Pledge Empire Records recently hit its 10th anniversary, and it’s no surprise to the brothers behind the label. Cedric Dildy and Prince Carlton said they’ve always dreamed big.
“Nobody could tell us we were not going to the NBA,” Dildy said with a laugh.
“We think out in the sky,” Carlton said. “…I don’t think you can do the entertainment business and be realistic. You’ve got to be a crazy thinker.”
Originally from Virginia Beach, Dildy (who performs under the name Ced Linus) and Carlton came to Minnesota on scholarship to play basketball at Bethany Lutheran College in Mankato.
“We didn’t know anything about Minnesota,” Dildy said. “All we knew is Kevin Garnett and Prince.”
The rappers passed out their mixtapes and CDs at school. When they saw artists release independent projects without major label backing, they decided to do the same, naming the label Pledge Empire after their early rap group.
Dildy remembers their first recording session, leaving school at 2 p.m. and traveling to a cabin where they recorded until 2 a.m. and mixed tracks in the morning. Today, Dildy records at his home in Stevens Square, creating beats on his keyboard.
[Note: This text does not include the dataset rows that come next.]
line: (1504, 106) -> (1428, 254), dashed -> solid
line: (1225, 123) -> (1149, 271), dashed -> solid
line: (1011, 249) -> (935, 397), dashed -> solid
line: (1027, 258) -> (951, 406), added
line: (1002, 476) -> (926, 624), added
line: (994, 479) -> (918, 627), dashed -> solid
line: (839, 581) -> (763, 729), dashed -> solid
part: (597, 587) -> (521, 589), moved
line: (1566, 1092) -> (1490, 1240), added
Aside from street noise in summer, the home setup is ideal, he said.
“When you get an idea, you just go ahead and work on it,” he said.
The Current featured Lights — a Summer Sessions track Dildy wrote top-to-bottom in 40 minutes — as Song of the Day in April.
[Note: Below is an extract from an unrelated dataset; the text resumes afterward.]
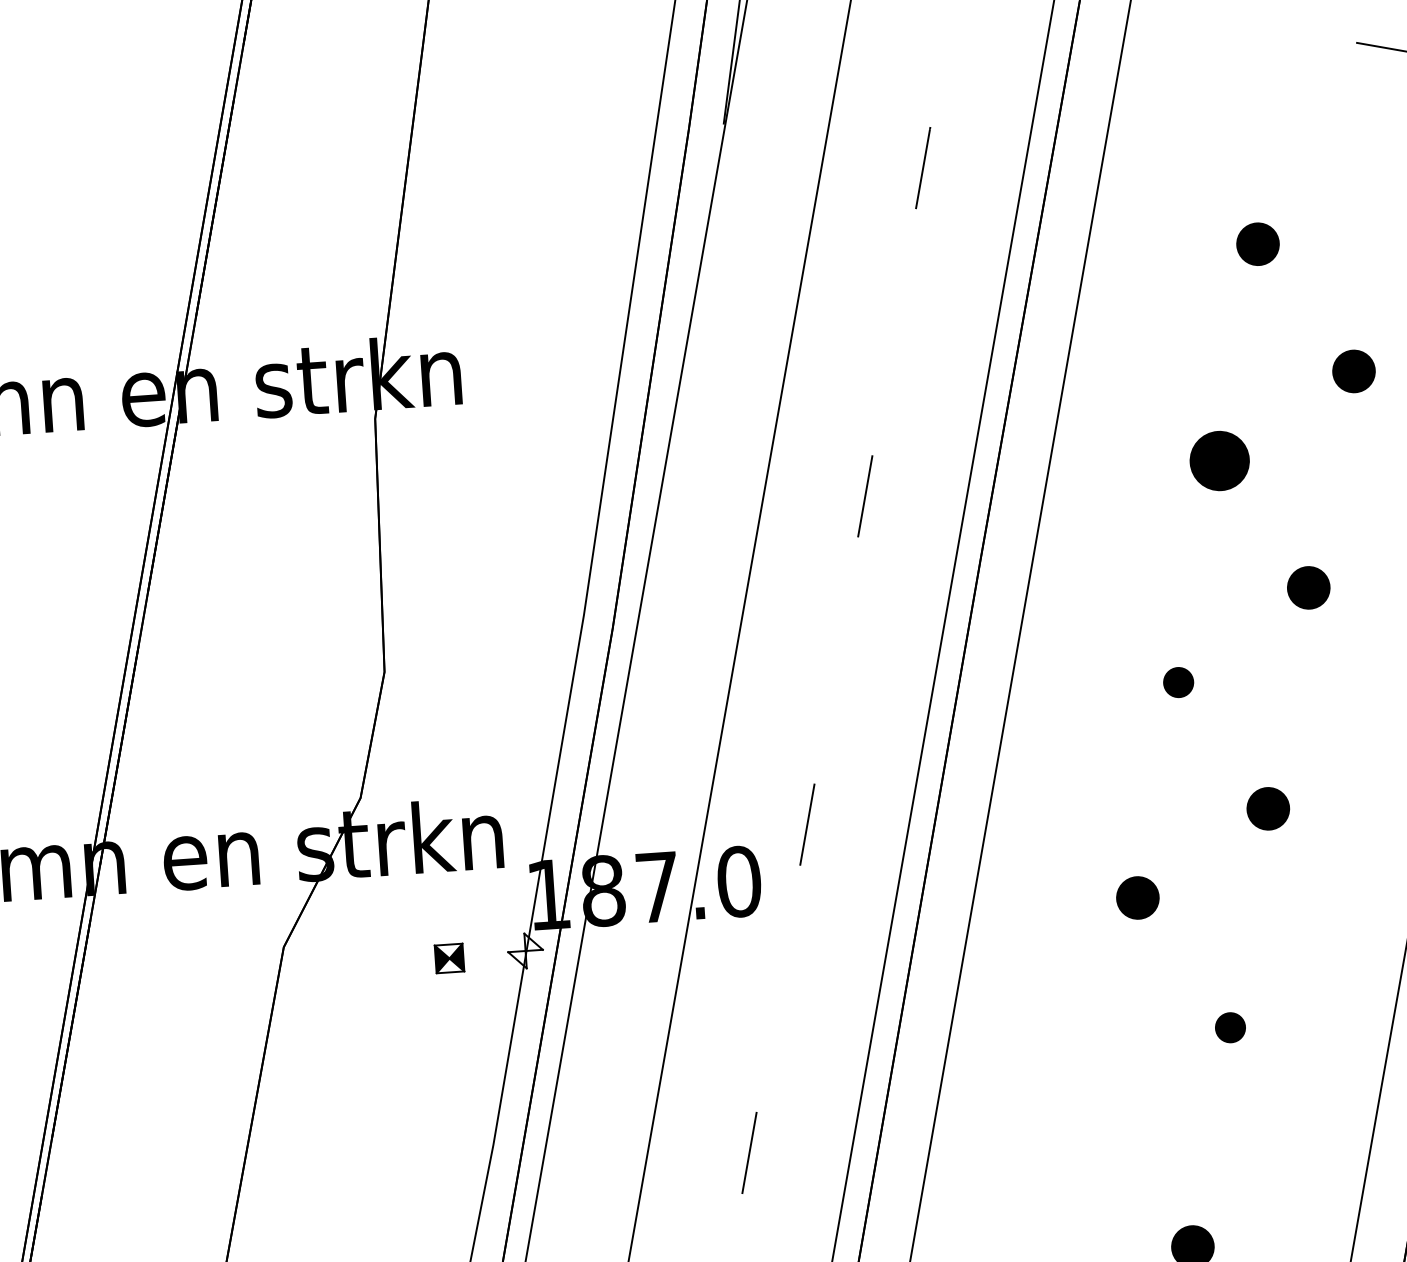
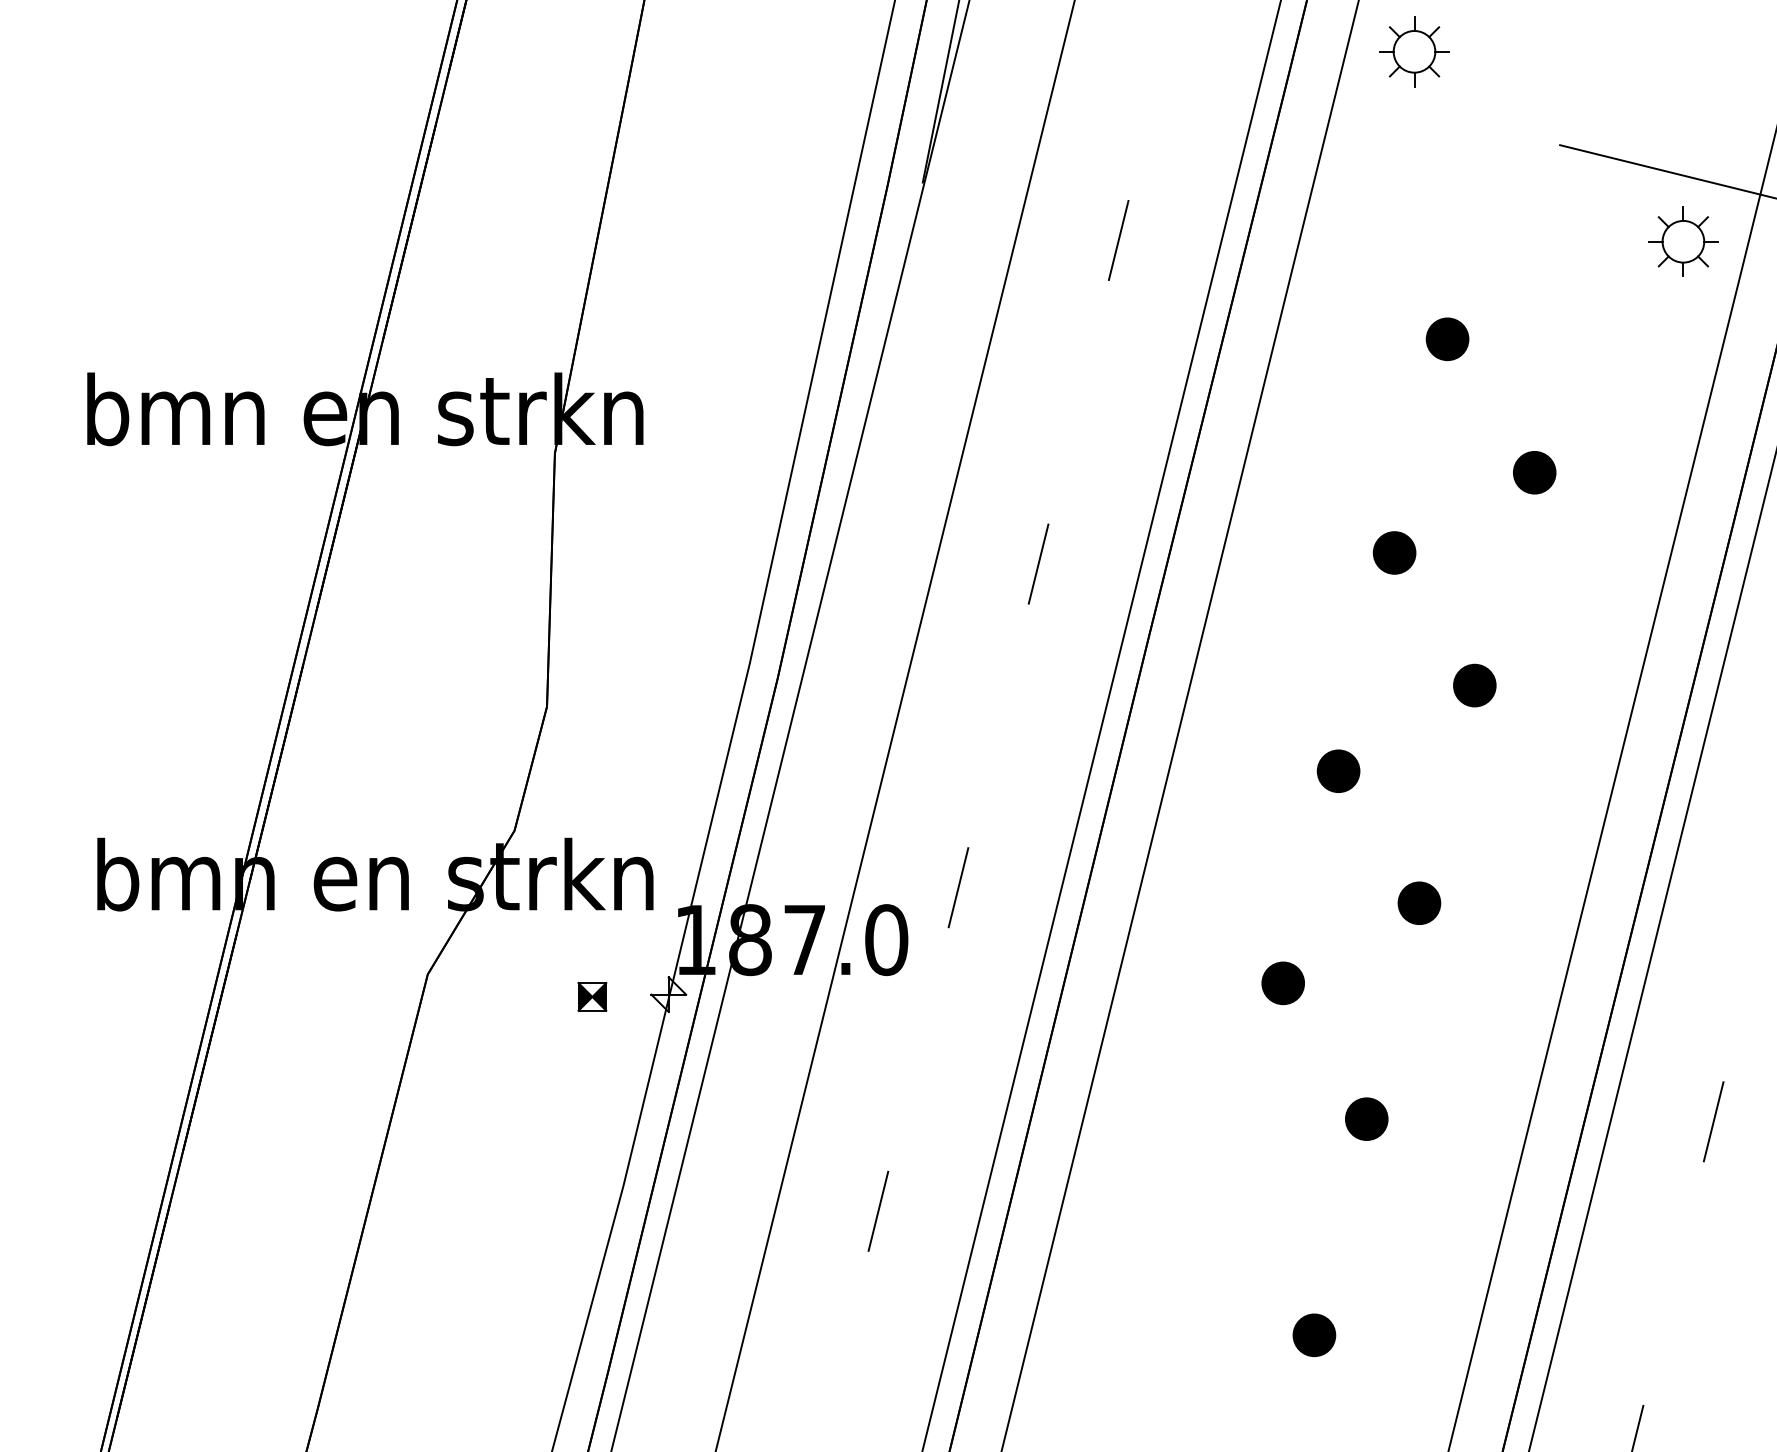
part: (1219, 460) -> (1394, 552), size x0.71
part: (1178, 681) -> (1338, 770), size x1.43
part: (1230, 1027) -> (1366, 1118), size x1.43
Other artists signed to the label include Sti-Lo Reel (a fellow student at Bethany), Niko Slim, D.J. Airman Heat, Louie P, Rosei 22 of Australia and Mastermind of London.
Pledge Empire also throws dance parties, recently launching its first kids’ dance party at Can Can Wonderland in St. Paul. At other dance parties, like the upcoming Eminem Day at the James Ballentine VFW Jan. 14, they play a single artist’s music all night. They have devoted nights to Michael Jackson (which attracted a Jackson impersonator), Tupac (which sold out), Biggie and Dr. Dre.
Dildy booked January tour dates in Australia — “There’s a big world out there,” he said — and he will release his EP Winter Sessions in the coming weeks. A documentary on the project is underway, featuring his recent performance at The Warming House. Dildy said winter’s dead leaves and the slow beats provide a chance to prepare for spring.
“It’s a time of year when you’ve got to get rid of baggage,” he said. “Getting it out of the way and making room for something new.”